宮本輝 『水のかたち』 再読。この中でも北朝鮮からの引き揚げ者の記録が再現されている。
70年前の出来事を忘れることなかれ。
by rurou-no | 2015-09-10 11:41

てんでに

9月に入って、朝夕が涼しく感じられるようになった。今週は秋雨前線の影響か、気の早い「秋の長雨」到来を思わせる空模様だ。
それでも時おり陽が射せば、ギラつく光はまだ夏の盛りである。

秋の雨といえば、台風の時以外はシトシト降るイメージだったが、近ごろは「どっどど どどうど どどうど どどう」と、賢治先生が表現した風の音みたいな、「太い」雨が多い。
ちょうど4年前、紀伊半島に甚大な災害を起こしたのも、この雨だった。

タイトルは、先月末に読んだ本の方言が印象に残っていたので、「て」から始まる方言はないかと最初に「てがう」、次に「てんでに」を思いついた。タイトルに関連した中味を考えたところ、「てんでに」で件の本のことを書けるかも知れぬと、こちらを採用した。とまあ、ええ加減なもんや。
「てんで」ではバラバラがくっついて否定的なニュアンスになるが、「に」を付けると、「めいめい」の意味で否定の部分が消えて、ニュートラルになるから言葉は面白い。

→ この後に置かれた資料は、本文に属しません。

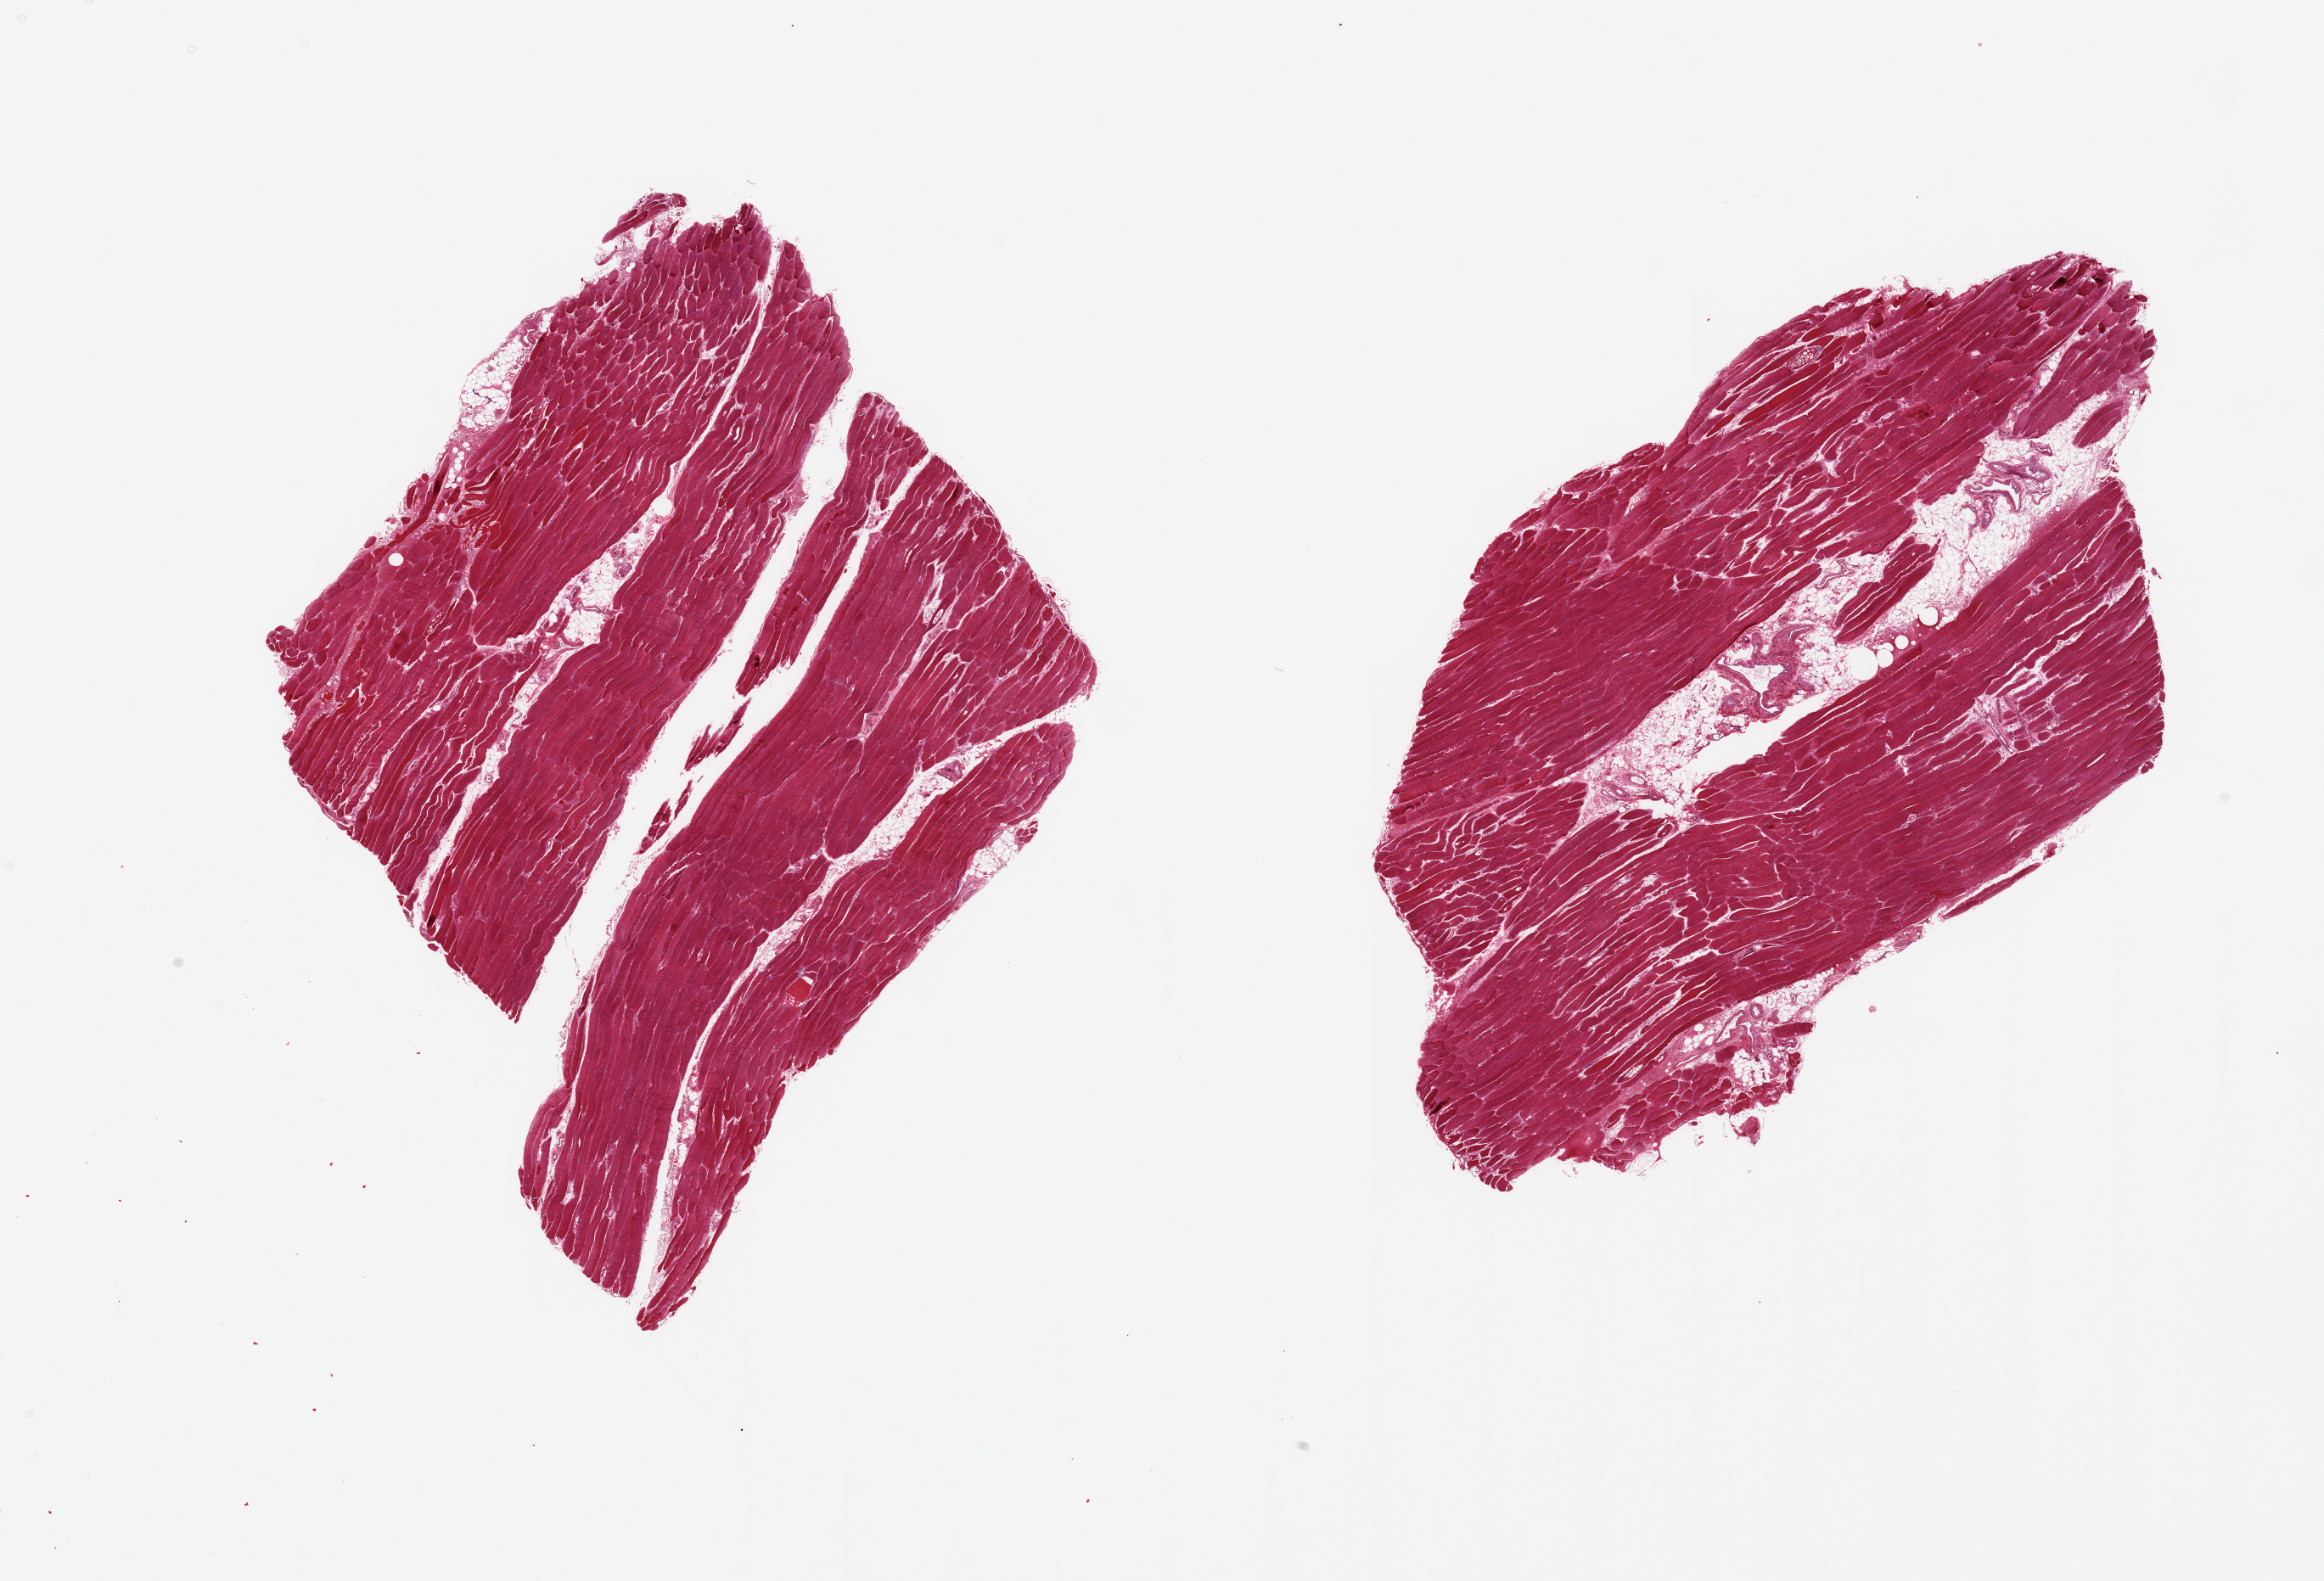
Digitized haematoxylin and eosin-stained section, shown as a low-resolution overview of the whole scanned area (about 21.7 x 14.7 mm). PAXgene-fixed, paraffin-embedded tissue. Section of skeletal muscle (target tissue). Donor tissue sample.
Reviewer comment on this tissue sample: 2 pieces, ~10% interstitial fat/vascular elements.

宮本輝 『田園発港行き自転車』 群像劇である。登場人物たちが富山、京都、東京それぞれの街で交差し、運命の糸につながれた縁によって、最後はてんでにひとつの場所へ向かう。
前述の「方言」とは、主要な舞台となった富山弁のこと。

金沢在住の頃、職場のパートのおばさんが富山の人で、彼女の話し方がそのまま小説の中で話されていた(微妙な言い回しまで文字でうまく表現されてた)。
早世した友人も富山出身だったが、読みながらおばさんの声がしっかり聞こえてきた。

ゴッホの『星月夜』、愛本橋、船見城址から見た田園風景、黒部川扇状地と北アルプス、自転車で走る北国街道、と小説の中の場所へ立ちたいと思わせる筆致は見事だ。北日本新聞へ連載されたというのもむべなるかな、立派にふるさと自慢の役目を果たしていた。

「いい人」しか出てこないのでなく、その人のいい部分を見ていこうという作家の姿勢なのだろう。
このジジイが住む突端の町でも、書き方次第で魅力的になるんやろな、たぶん。